Neil Harrison explains why he would back the Top Gear tosser's election campaign.
Whether it's a night spent with that ex, or another crushingly disappointing 'meal' at Pizza Hut, it appears that certain of life's mistakes are simply destined to be repeated. If 'to err is human,' then to err and learn from it is often beyond us. So it was this weekend that, like a dog returning to its own sick, I broke my self-imposed injunction against all things Top Gear and actively sought out an hour of denim-clad tarmac bothering with which to self-flagellate.
Usually, I take great pains to avoid even an accidental glimpse of the Three Arsemen of the Car-pocalypse. The last time I absent-mindedly flicked through Dave, Dave+1, UK Gold, Watch and Dave's Gold Watch +1, I got so lost in Top Gearrepeats - in such a horrific haze of fake spontaneity and bigotry-lite - that I had to immediately burn down my own house just to cleanse the hate.
Why then, you may well ask, did I put myself through it? Well, following Jeremy Clarkson's Twitter threat to run for parliament this weekend, I felt it was time to harvest the hate. Because although doubtless just a hilarious jape cooked up with his chum Dave under a gazebo at Chequers, Clarkson's tweet is yet another reminder of his pretensions to act as some sort of defender of English values. Now, unless you consider English values to include racism, misogynyand the mocking and general denigration of the disabledand the poor, it may be quite satisfying to see old Jezza drag his bloated, ugly, privately-educated face out on the campaign trail.

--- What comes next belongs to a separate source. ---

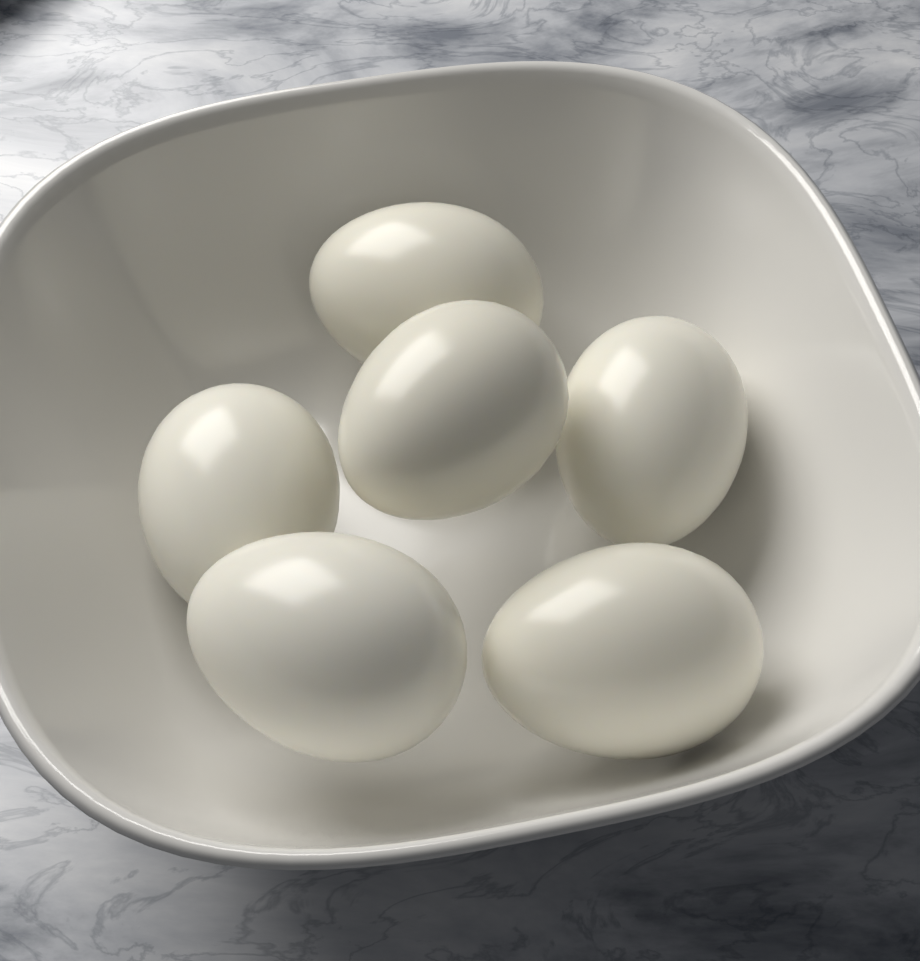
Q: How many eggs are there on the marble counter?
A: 6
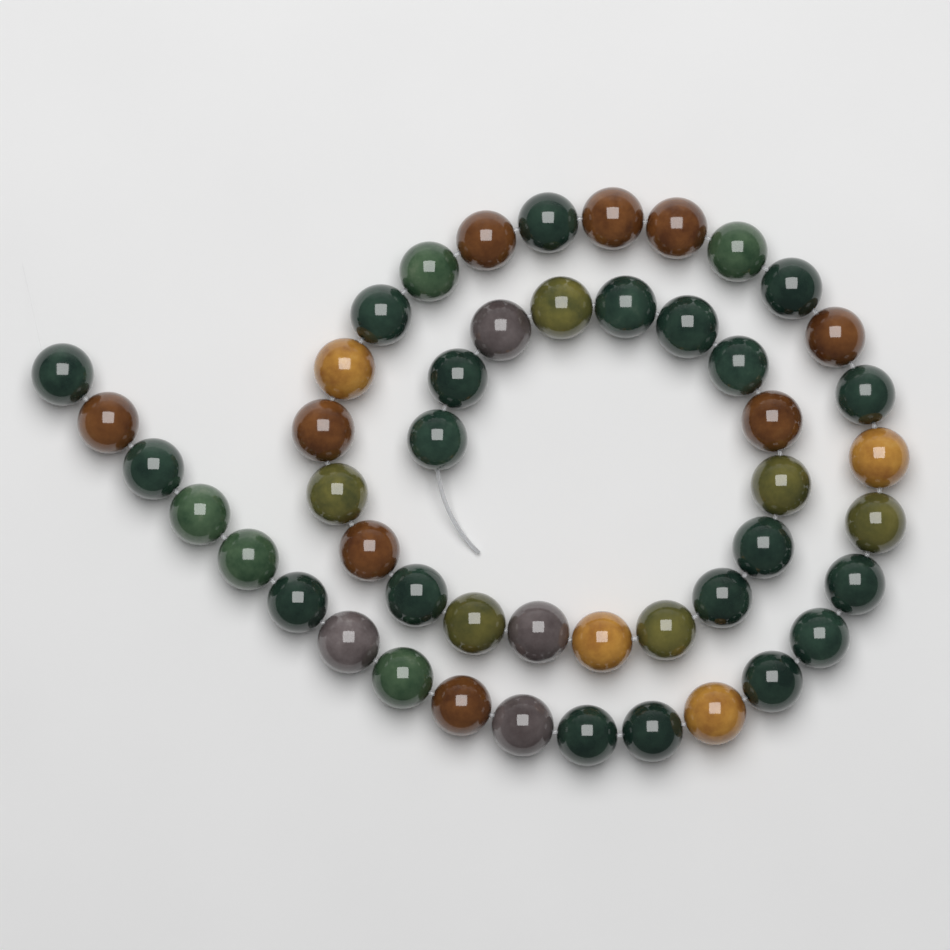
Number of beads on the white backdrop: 48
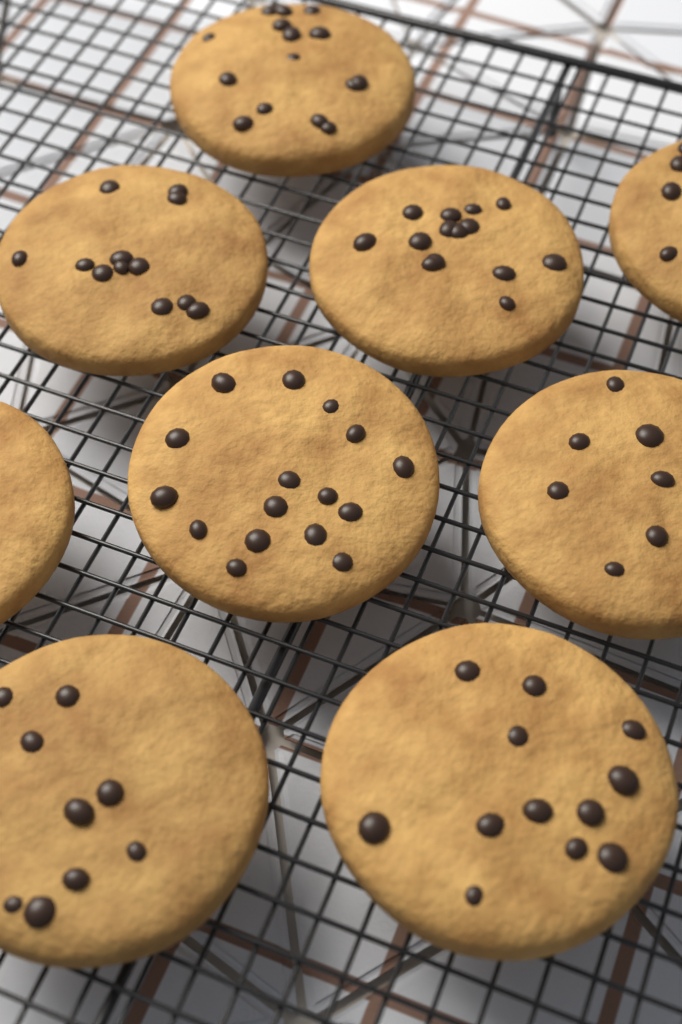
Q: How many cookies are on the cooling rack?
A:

In the style of Chancellor Osbourne (whose mixture of fear and morbid curiosity when encountering supermarket workers is pure comedy), just to watch Clarkson squirm as he desperately tries to conceal his contempt for anyone with a net worth of less than £50 million, especially those ghastly wheelchair people, would be pure joy.
Presently this man gets away with projecting his vile outlook on the nation's media because he is most famous for, alongside a pair of under-twits, presenting a television show which tests out and reviews mechanical commodities. Not a range of commodities either, just cars. Now because this is an inherently dull concept, every show contains some form of mocked up 'hilarious' scenario which enables Clarkson to come across as a harmless, bumbling everyman (a sort of proto-Boris), effectively disguising his true, creepy, elitist nature.
A move into politics for Clarkson would see him take his rightful and deserved place in the ranks of the reviled – alongside Farage, Thatcher, Griffin, Moseley. If that is how he chooses to cement his place in history, who are we to stop him? I, for one, would fully support his campaign for Doncaster (election HQ: Chipping Norton, naturally). So Vote Clarkson! Because, like Boris Johnson and like Nigel Farage, in the glare of political life, the pseudo-buffoon act can only last so long before you are exposed as the 'nasty piece of work' you really are. With Clarkson, I suspect this wouldn't take long. We are, after all, a good part of the way there already.